I have this HUGE fear of failure and in my mind, anything less than perfection is failure.
Why is that?
That is something I have been thinking about today. I’m unsure why I believe that.
There is a huge part of me that wants to control everything. That same part says that if I’m not doing things 100% perfectly, then I’ve failed. So, I’m trying to be gentler on myself.
I’d planned on doing things perfectly. Only whole foods. 3 times a week of exercise. Only 2 cups of coffee per day. Getting up to start the day at 6:30am or on the days that I’m exercising…..exercise at 5:30 for 30 mins until 6am and then shower and get ready for the day until 6:30am and be ready to go at 6:30am.
I gout out of bed at 6:45am, but I was awake at 6:30am. I don’t usually crawl out of bed until 7:30am and that is only because that’s about the latest I can leave it and still get Siah to school on time.
I had drank more than 2 cups of coffee this morning before I even realized it. Once I realized it, I stopped drinking and turned off the coffee pot.
I ate eggs, with green onions and orange peppers and proscuitto cooked until it was crispy like bacon. Then I ate more proscuitto and then even more. I justified it by telling myself that it was protein so I was ok to eat it so that I wouldn’t be so hungry again soon. And then I told myself that it was only 70 calories for the 2 slices and so in total, I ate 210 calories (of the proscuitto)…..which was probably less that 2 slices of regular bacon….but really…….it just tasted really good and I was feeling stressed.
My sister messaged me before stopping by this morning and asked what I wanted from Starbucks. I could have said nothing, but I asked for a 2 pump sugar free vanilla Americano. On Atkins, that would be a zero carb drink, but my “plans” said that I was not supposed to be eating chemicals and I was not supposed to be drinking any more coffee today…..
So have I failed…….or am I just making choices?
Are those choices leading down a positively charged path or a negatively charged path?
I had a green smoothie for lunch. Spinach, banana, orange, strawberry, mango and coconut oil.
I’ve set out on this 100 day journey and I’m not exactly certain what I’m doing. I want to lose weight. I want to feel better. I want to not ache and need pain killers. I want to have more energy and to feel stronger. I want to not feel tired ALL THE TIME. I want to ask myself some tough questions and hopefully find some answers.

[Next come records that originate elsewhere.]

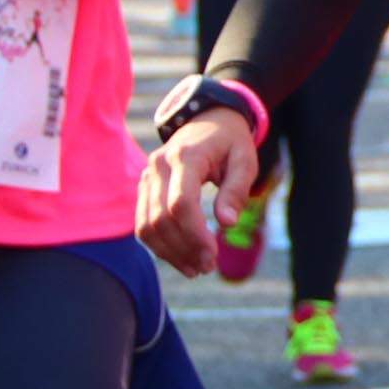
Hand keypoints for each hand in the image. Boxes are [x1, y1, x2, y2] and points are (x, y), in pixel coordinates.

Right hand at [137, 107, 260, 276]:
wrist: (207, 120)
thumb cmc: (231, 142)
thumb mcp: (245, 160)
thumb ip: (236, 190)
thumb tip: (227, 223)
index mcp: (186, 156)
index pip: (180, 203)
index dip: (194, 234)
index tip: (212, 255)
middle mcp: (159, 166)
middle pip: (162, 218)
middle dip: (184, 248)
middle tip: (207, 267)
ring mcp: (148, 176)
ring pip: (147, 225)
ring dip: (170, 252)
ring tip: (196, 269)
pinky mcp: (145, 188)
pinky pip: (144, 222)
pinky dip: (160, 245)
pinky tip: (181, 258)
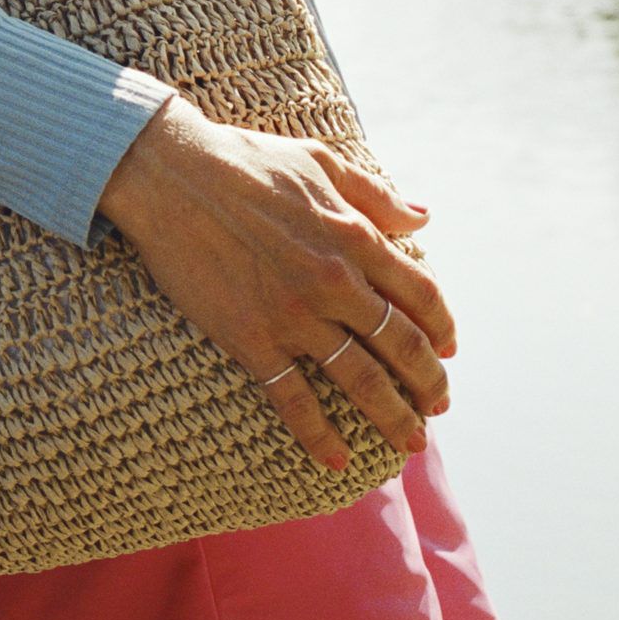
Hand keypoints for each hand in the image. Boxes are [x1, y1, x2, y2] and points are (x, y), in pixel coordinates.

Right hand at [99, 97, 452, 472]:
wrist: (169, 174)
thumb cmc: (244, 160)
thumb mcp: (321, 163)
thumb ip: (375, 194)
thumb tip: (423, 215)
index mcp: (355, 237)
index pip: (421, 295)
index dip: (442, 328)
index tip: (449, 350)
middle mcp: (334, 282)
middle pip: (402, 346)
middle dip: (429, 384)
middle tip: (438, 408)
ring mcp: (294, 315)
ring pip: (361, 380)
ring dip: (392, 417)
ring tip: (409, 443)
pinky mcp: (251, 339)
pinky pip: (294, 399)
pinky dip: (319, 436)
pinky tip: (337, 459)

I need to make some changes, but I want to figure out why I’m doing some of the things that I do, so hopefully I can make changes that will ultimately impact me LONG TERM in a positive way.
I lost 10 pounds in January. I set a goal to lose 10 lbs and I accomplished it. I’ve gained back 7 lbs in the last two weeks. All my hard work….all my effort…..all the denying and self haggling… what was all that effort for?
I don’t want to keep doing this. I don’t want to run this cycle, over and over and over again.
I’m nervous and unsettled. I don’t want to fail. I don’t want to put this “out there” and then have people see that I’m a failure when I falter. I almost feel like its inevitable and that makes me feel horrid too. Like I’m just a failure waiting to happen.
Why? Why do I see myself as a failure? Why do I think that I will let myself and others down? Why do I have such a negative viewpoint of myself? What caused this? What contributed to this? Why do I feel like I am “unacceptable?”
So then, will I carry on and actually accomplish this in order to “look good” in front of others or will I accomplish this “for myself”? Or will I “fail” and accept that I am human and it really doesn’t matter if I falter, because what matters is that I carry on. Or will I fail and then give up because it’s too difficult or too much effort or because I really don’t want to have to do this…….I don’t know.
What I do know is that I want to be happy and accept myself. I want to be able to accept that I am imperfect and I don’t have to be perfect in order to be accepted or acceptable. I want to not feel so much pressure from myself to live up to some impossible standard.
It frustrates me because I actually do think I am a pretty good person, but then I wonder if I am acceptable because I try so hard to “be perfect” and that if I eased up on myself then maybe I wouldn’t be as “good” or “acceptable.” It gets pretty messed up inside my head and there is a part of me that wants to keep hashing it all out, right here-right now, so that I could figure it out and have it “done.”
But, I’m going to accept that the answers are not so clear to me at this exact moment and I’m going to walk away from this and “let it sit.” I’m not a failure for not figuring this all out right now. I’m not a failure just because I don’t have all the answers.
I’m just me. An imperfect person who keeps putting one foot in front of the other hopefully in a forward direction. And for right now……I’m choosing to be okay with that.